Work required | What follows is a block of records; reproduce all of it verbatim.

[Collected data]
== Segment start ==

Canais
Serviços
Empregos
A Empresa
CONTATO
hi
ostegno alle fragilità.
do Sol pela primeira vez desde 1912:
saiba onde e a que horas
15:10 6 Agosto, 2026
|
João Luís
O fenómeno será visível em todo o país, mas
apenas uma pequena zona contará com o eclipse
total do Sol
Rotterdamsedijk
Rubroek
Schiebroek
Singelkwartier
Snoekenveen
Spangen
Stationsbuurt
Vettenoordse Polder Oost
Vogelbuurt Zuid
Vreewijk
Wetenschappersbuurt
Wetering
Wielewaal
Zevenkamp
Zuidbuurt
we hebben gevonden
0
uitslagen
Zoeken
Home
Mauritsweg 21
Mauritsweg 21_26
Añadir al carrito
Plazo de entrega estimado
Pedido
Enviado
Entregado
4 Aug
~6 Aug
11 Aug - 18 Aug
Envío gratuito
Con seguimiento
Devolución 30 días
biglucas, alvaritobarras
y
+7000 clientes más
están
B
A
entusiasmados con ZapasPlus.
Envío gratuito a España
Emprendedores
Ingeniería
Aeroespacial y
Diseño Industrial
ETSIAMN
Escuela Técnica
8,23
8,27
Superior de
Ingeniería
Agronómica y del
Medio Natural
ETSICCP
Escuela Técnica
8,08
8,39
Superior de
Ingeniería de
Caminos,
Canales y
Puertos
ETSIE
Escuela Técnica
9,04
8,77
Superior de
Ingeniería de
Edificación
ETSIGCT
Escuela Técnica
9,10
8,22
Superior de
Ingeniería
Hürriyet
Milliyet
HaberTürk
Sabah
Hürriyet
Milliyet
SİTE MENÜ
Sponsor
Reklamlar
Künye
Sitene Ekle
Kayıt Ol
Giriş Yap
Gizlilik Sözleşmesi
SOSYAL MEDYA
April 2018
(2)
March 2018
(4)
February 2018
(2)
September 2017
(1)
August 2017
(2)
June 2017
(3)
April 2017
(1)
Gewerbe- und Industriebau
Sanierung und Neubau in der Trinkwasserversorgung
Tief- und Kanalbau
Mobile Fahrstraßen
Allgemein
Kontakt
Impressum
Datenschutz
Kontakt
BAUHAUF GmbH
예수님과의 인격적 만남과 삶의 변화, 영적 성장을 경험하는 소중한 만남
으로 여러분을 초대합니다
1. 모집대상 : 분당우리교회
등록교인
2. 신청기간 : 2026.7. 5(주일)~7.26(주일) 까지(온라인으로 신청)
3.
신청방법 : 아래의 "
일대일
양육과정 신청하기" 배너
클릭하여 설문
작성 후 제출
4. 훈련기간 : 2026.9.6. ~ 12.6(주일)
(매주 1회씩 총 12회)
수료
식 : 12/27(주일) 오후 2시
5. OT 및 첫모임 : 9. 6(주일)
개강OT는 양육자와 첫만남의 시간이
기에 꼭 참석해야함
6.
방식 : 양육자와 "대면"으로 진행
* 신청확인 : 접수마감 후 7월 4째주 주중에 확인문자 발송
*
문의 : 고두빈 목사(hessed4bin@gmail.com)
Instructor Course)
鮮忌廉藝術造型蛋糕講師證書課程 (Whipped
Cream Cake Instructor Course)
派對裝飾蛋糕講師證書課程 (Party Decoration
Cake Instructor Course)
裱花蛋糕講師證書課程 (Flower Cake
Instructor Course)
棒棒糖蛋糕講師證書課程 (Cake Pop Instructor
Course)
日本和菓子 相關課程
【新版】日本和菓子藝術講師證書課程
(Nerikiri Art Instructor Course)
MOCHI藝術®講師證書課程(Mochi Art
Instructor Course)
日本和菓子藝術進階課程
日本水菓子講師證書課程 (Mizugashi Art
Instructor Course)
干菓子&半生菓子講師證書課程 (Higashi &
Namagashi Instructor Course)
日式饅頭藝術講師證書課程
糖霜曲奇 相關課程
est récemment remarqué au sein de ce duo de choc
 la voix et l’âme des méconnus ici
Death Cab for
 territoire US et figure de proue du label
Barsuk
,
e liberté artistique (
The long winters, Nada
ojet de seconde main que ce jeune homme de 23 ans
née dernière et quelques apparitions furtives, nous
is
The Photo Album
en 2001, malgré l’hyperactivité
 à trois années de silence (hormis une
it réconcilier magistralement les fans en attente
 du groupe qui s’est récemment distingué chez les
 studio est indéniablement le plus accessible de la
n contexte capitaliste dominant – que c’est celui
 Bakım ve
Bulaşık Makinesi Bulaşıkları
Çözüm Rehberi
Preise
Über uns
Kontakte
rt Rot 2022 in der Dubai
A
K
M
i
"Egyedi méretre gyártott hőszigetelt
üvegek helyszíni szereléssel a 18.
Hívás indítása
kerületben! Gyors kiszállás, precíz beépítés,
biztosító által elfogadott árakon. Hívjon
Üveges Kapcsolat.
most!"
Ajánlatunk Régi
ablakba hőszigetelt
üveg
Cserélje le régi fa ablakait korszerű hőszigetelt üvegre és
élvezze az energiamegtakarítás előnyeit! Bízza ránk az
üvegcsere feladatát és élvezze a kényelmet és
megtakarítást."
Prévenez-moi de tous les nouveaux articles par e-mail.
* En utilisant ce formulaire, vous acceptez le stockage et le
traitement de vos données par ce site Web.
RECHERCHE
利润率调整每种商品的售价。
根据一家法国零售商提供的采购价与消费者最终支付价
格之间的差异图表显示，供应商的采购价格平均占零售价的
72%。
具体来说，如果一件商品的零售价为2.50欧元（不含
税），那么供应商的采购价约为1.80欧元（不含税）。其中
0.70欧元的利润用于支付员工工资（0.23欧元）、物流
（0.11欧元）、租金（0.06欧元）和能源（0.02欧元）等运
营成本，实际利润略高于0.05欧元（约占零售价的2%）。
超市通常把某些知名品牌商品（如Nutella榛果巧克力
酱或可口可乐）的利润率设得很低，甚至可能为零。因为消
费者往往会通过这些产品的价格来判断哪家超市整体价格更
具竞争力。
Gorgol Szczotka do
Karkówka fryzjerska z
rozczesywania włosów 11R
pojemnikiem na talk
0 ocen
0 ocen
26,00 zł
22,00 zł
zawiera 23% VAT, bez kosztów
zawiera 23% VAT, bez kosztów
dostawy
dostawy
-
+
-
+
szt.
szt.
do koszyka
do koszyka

== Segment end ==

Result |
Canais
Serviços
Empregos
A Empresa
CONTATO
hi
ostegno alle fragilità.
do Sol pela primeira vez desde 1912:
saiba onde e a que horas
15:10 6 Agosto, 2026
|
João Luís
O fenómeno será visível em todo o país, mas
apenas uma pequena zona contará com o eclipse
total do Sol
Rotterdamsedijk
Rubroek
Schiebroek
Singelkwartier
Snoekenveen
Spangen
Stationsbuurt
Vettenoordse Polder Oost
Vogelbuurt Zuid
Vreewijk
Wetenschappersbuurt
Wetering
Wielewaal
Zevenkamp
Zuidbuurt
we hebben gevonden
0
uitslagen
Zoeken
Home
Mauritsweg 21
Mauritsweg 21_26
Añadir al carrito
Plazo de entrega estimado
Pedido
Enviado
Entregado
4 Aug
~6 Aug
11 Aug - 18 Aug
Envío gratuito
Con seguimiento
Devolución 30 días
biglucas, alvaritobarras
y
+7000 clientes más
están
B
A
entusiasmados con ZapasPlus.
Envío gratuito a España
Emprendedores
Ingeniería
Aeroespacial y
Diseño Industrial
ETSIAMN
Escuela Técnica
8,23
8,27
Superior de
Ingeniería
Agronómica y del
Medio Natural
ETSICCP
Escuela Técnica
8,08
8,39
Superior de
Ingeniería de
Caminos,
Canales y
Puertos
ETSIE
Escuela Técnica
9,04
8,77
Superior de
Ingeniería de
Edificación
ETSIGCT
Escuela Técnica
9,10
8,22
Superior de
Ingeniería
Hürriyet
Milliyet
HaberTürk
Sabah
Hürriyet
Milliyet
SİTE MENÜ
Sponsor
Reklamlar
Künye
Sitene Ekle
Kayıt Ol
Giriş Yap
Gizlilik Sözleşmesi
SOSYAL MEDYA
April 2018
(2)
March 2018
(4)
February 2018
(2)
September 2017
(1)
August 2017
(2)
June 2017
(3)
April 2017
(1)
Gewerbe- und Industriebau
Sanierung und Neubau in der Trinkwasserversorgung
Tief- und Kanalbau
Mobile Fahrstraßen
Allgemein
Kontakt
Impressum
Datenschutz
Kontakt
BAUHAUF GmbH
예수님과의 인격적 만남과 삶의 변화, 영적 성장을 경험하는 소중한 만남
으로 여러분을 초대합니다
1. 모집대상 : 분당우리교회
등록교인
2. 신청기간 : 2026.7. 5(주일)~7.26(주일) 까지(온라인으로 신청)
3.
신청방법 : 아래의 "
일대일
양육과정 신청하기" 배너
클릭하여 설문
작성 후 제출
4. 훈련기간 : 2026.9.6. ~ 12.6(주일)
(매주 1회씩 총 12회)
수료
식 : 12/27(주일) 오후 2시
5. OT 및 첫모임 : 9. 6(주일)
개강OT는 양육자와 첫만남의 시간이
기에 꼭 참석해야함
6.
방식 : 양육자와 "대면"으로 진행
* 신청확인 : 접수마감 후 7월 4째주 주중에 확인문자 발송
*
문의 : 고두빈 목사(hessed4bin@gmail.com)
Instructor Course)
鮮忌廉藝術造型蛋糕講師證書課程 (Whipped
Cream Cake Instructor Course)
派對裝飾蛋糕講師證書課程 (Party Decoration
Cake Instructor Course)
裱花蛋糕講師證書課程 (Flower Cake
Instructor Course)
棒棒糖蛋糕講師證書課程 (Cake Pop Instructor
Course)
日本和菓子 相關課程
【新版】日本和菓子藝術講師證書課程
(Nerikiri Art Instructor Course)
MOCHI藝術®講師證書課程(Mochi Art
Instructor Course)
日本和菓子藝術進階課程
日本水菓子講師證書課程 (Mizugashi Art
Instructor Course)
干菓子&半生菓子講師證書課程 (Higashi &
Namagashi Instructor Course)
日式饅頭藝術講師證書課程
糖霜曲奇 相關課程
est récemment remarqué au sein de ce duo de choc
 la voix et l’âme des méconnus ici
Death Cab for
 territoire US et figure de proue du label
Barsuk
,
e liberté artistique (
The long winters, Nada
ojet de seconde main que ce jeune homme de 23 ans
née dernière et quelques apparitions furtives, nous
is
The Photo Album
en 2001, malgré l’hyperactivité
 à trois années de silence (hormis une
it réconcilier magistralement les fans en attente
 du groupe qui s’est récemment distingué chez les
 studio est indéniablement le plus accessible de la
n contexte capitaliste dominant – que c’est celui
 Bakım ve
Bulaşık Makinesi Bulaşıkları
Çözüm Rehberi
Preise
Über uns
Kontakte
rt Rot 2022 in der Dubai
A
K
M
i
"Egyedi méretre gyártott hőszigetelt
üvegek helyszíni szereléssel a 18.
Hívás indítása
kerületben! Gyors kiszállás, precíz beépítés,
biztosító által elfogadott árakon. Hívjon
Üveges Kapcsolat.
most!"
Ajánlatunk Régi
ablakba hőszigetelt
üveg
Cserélje le régi fa ablakait korszerű hőszigetelt üvegre és
élvezze az energiamegtakarítás előnyeit! Bízza ránk az
üvegcsere feladatát és élvezze a kényelmet és
megtakarítást."
Prévenez-moi de tous les nouveaux articles par e-mail.
* En utilisant ce formulaire, vous acceptez le stockage et le
traitement de vos données par ce site Web.
RECHERCHE
利润率调整每种商品的售价。
根据一家法国零售商提供的采购价与消费者最终支付价
格之间的差异图表显示，供应商的采购价格平均占零售价的
72%。
具体来说，如果一件商品的零售价为2.50欧元（不含
税），那么供应商的采购价约为1.80欧元（不含税）。其中
0.70欧元的利润用于支付员工工资（0.23欧元）、物流
（0.11欧元）、租金（0.06欧元）和能源（0.02欧元）等运
营成本，实际利润略高于0.05欧元（约占零售价的2%）。
超市通常把某些知名品牌商品（如Nutella榛果巧克力
酱或可口可乐）的利润率设得很低，甚至可能为零。因为消
费者往往会通过这些产品的价格来判断哪家超市整体价格更
具竞争力。
Gorgol Szczotka do
Karkówka fryzjerska z
rozczesywania włosów 11R
pojemnikiem na talk
0 ocen
0 ocen
26,00 zł
22,00 zł
zawiera 23% VAT, bez kosztów
zawiera 23% VAT, bez kosztów
dostawy
dostawy
-
+
-
+
szt.
szt.
do koszyka
do koszyka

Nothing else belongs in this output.